**Written problem:**
Put every line of the data below into a Markdown table with two columns, Row and Line, numbering the rows and skipping blank lines. Leave the pictures out of the table.
*** Stored records ***
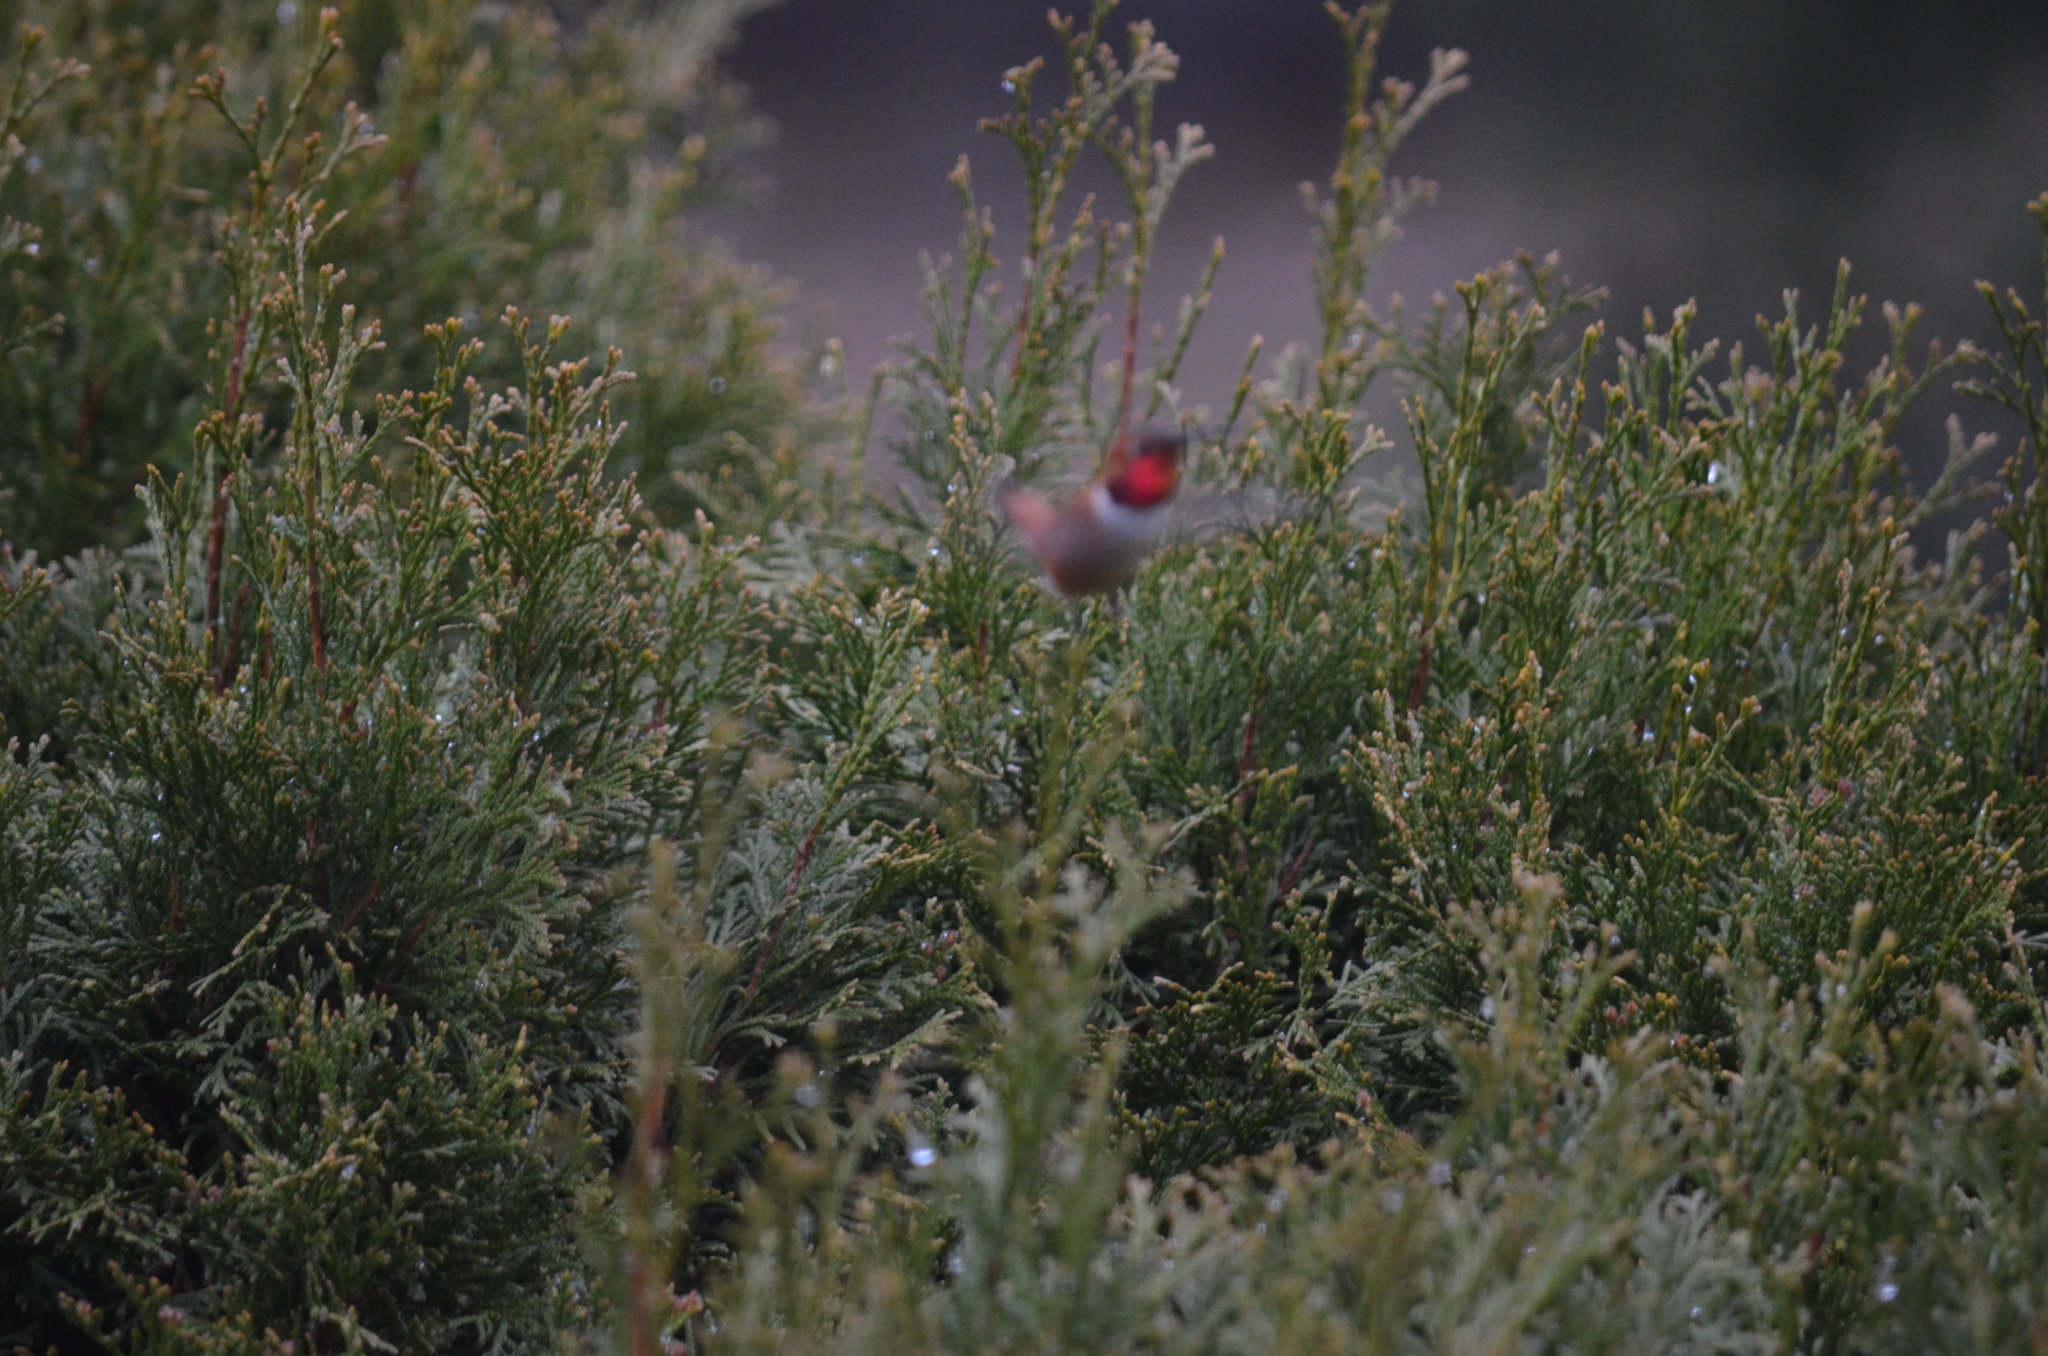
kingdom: Animalia
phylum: Chordata
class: Aves
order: Apodiformes
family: Trochilidae
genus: Selasphorus
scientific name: Selasphorus rufus
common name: Rufous hummingbird
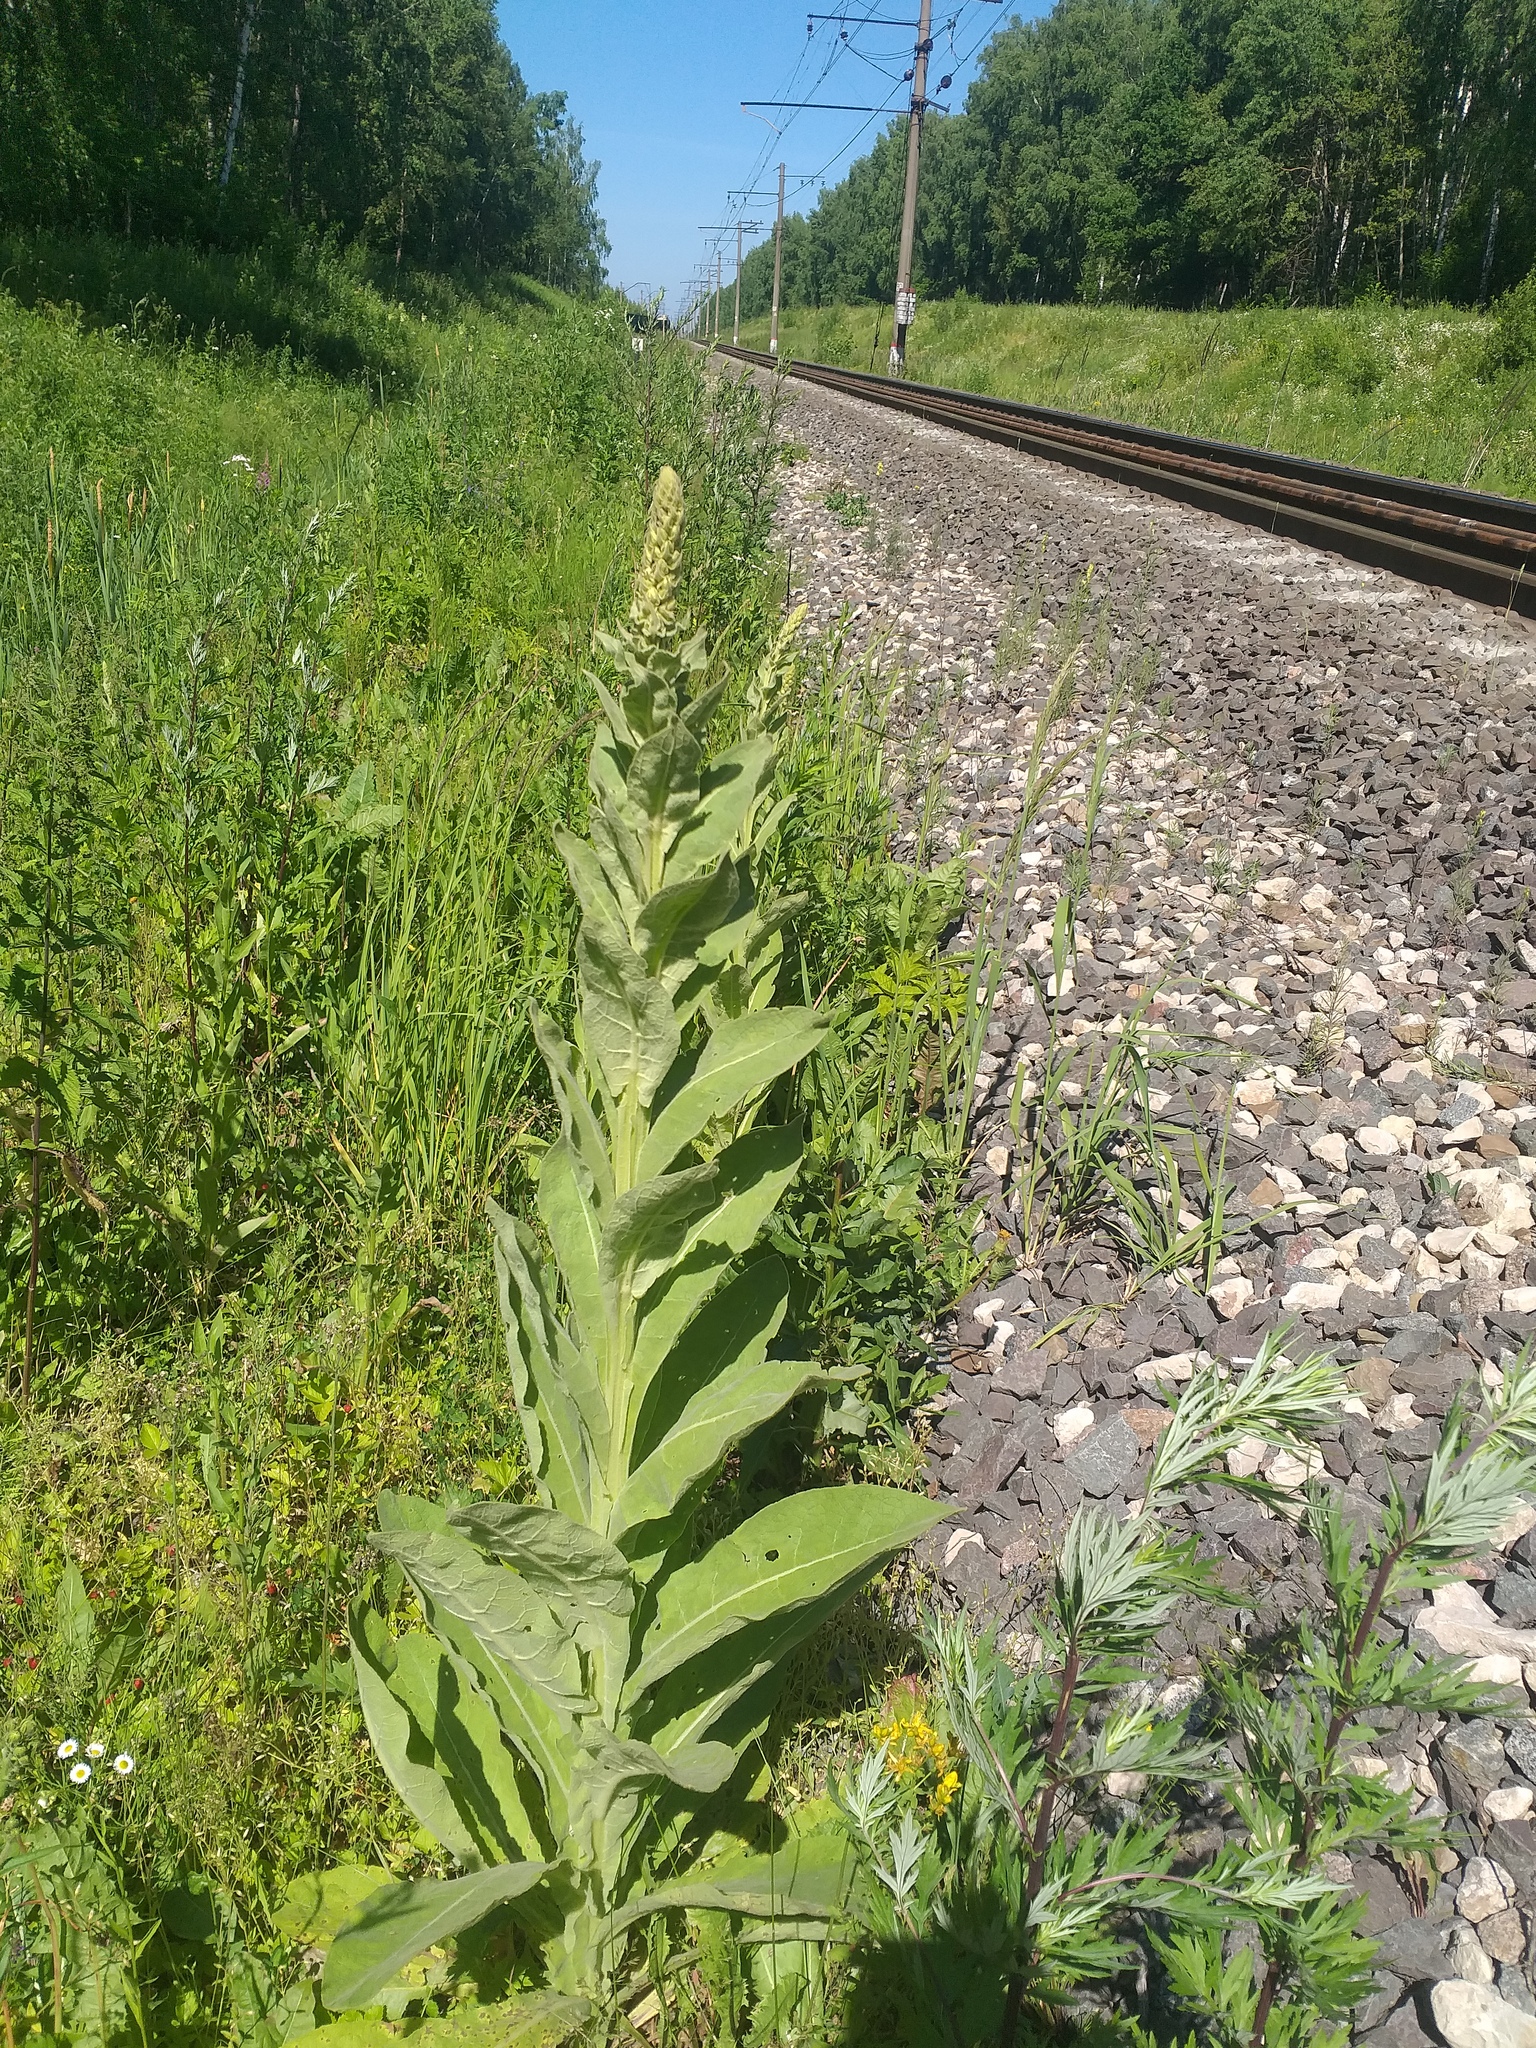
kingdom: Plantae
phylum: Tracheophyta
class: Magnoliopsida
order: Lamiales
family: Scrophulariaceae
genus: Verbascum
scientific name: Verbascum thapsus
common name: Common mullein
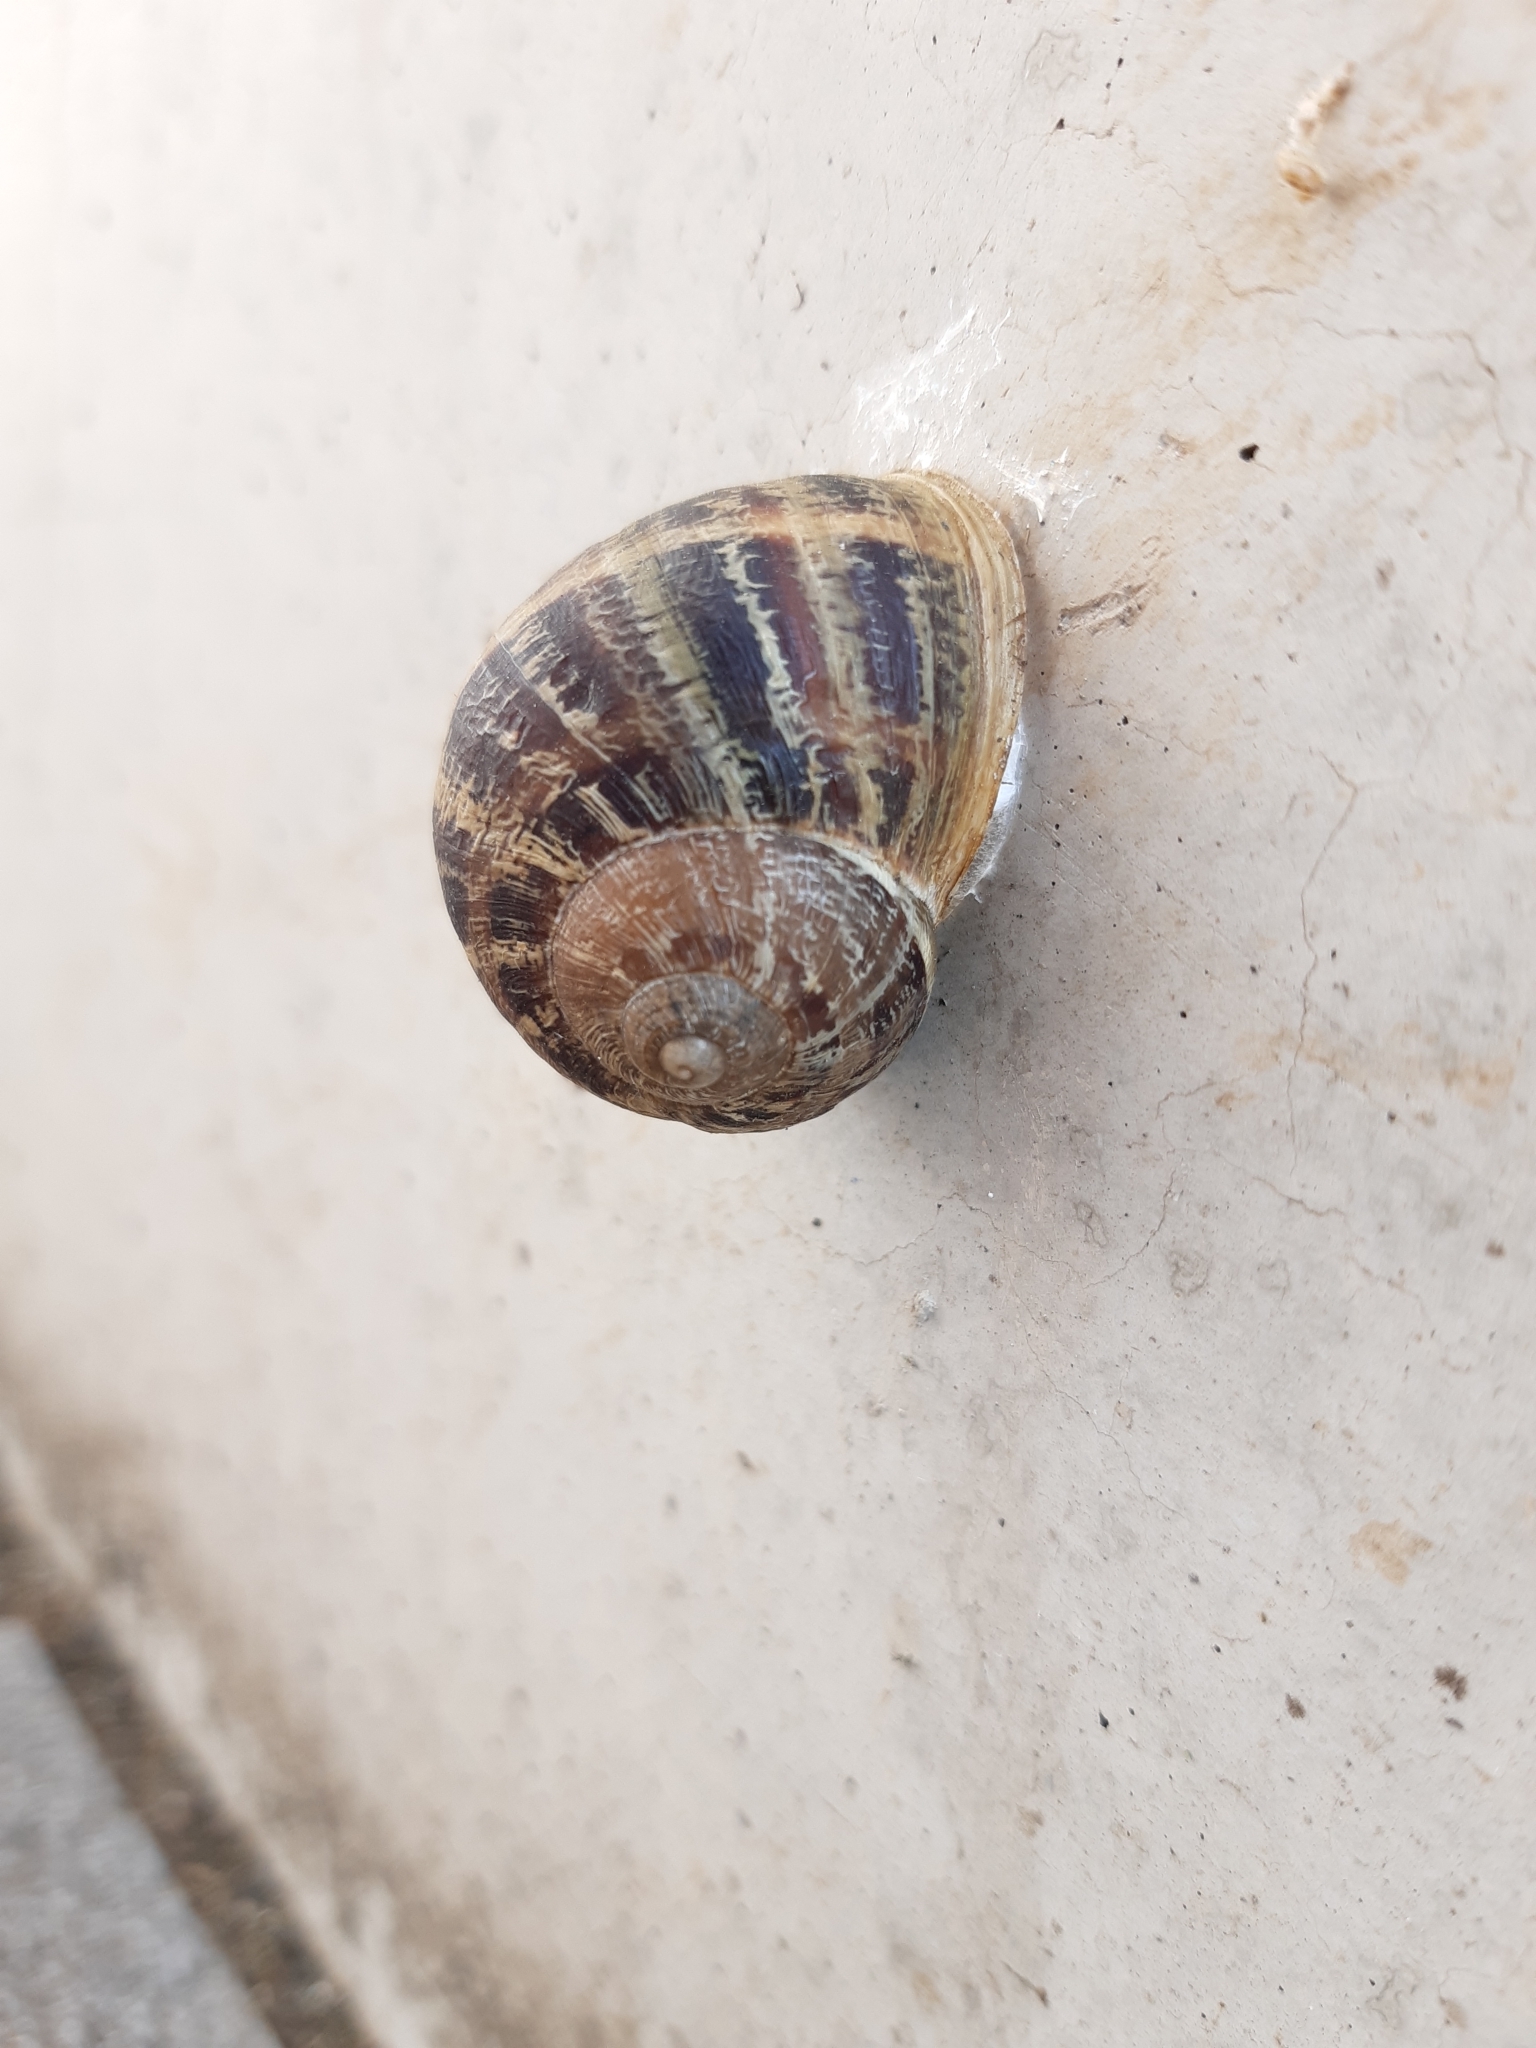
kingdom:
***
**Answer to this exercise:**
| Row | Line |
|---|---|
| 1 | kingdom: Animalia |
| 2 | phylum: Chordata |
| 3 | class: Aves |
| 4 | order: Apodiformes |
| 5 | family: Trochilidae |
| 6 | genus: Selasphorus |
| 7 | scientific name: Selasphorus rufus |
| 8 | common name: Rufous hummingbird |
| 9 | kingdom: Plantae |
| 10 | phylum: Tracheophyta |
| 11 | class: Magnoliopsida |
| 12 | order: Lamiales |
| 13 | family: Scrophulariaceae |
| 14 | genus: Verbascum |
| 15 | scientific name: Verbascum thapsus |
| 16 | common name: Common mullein |
| 17 | kingdom: |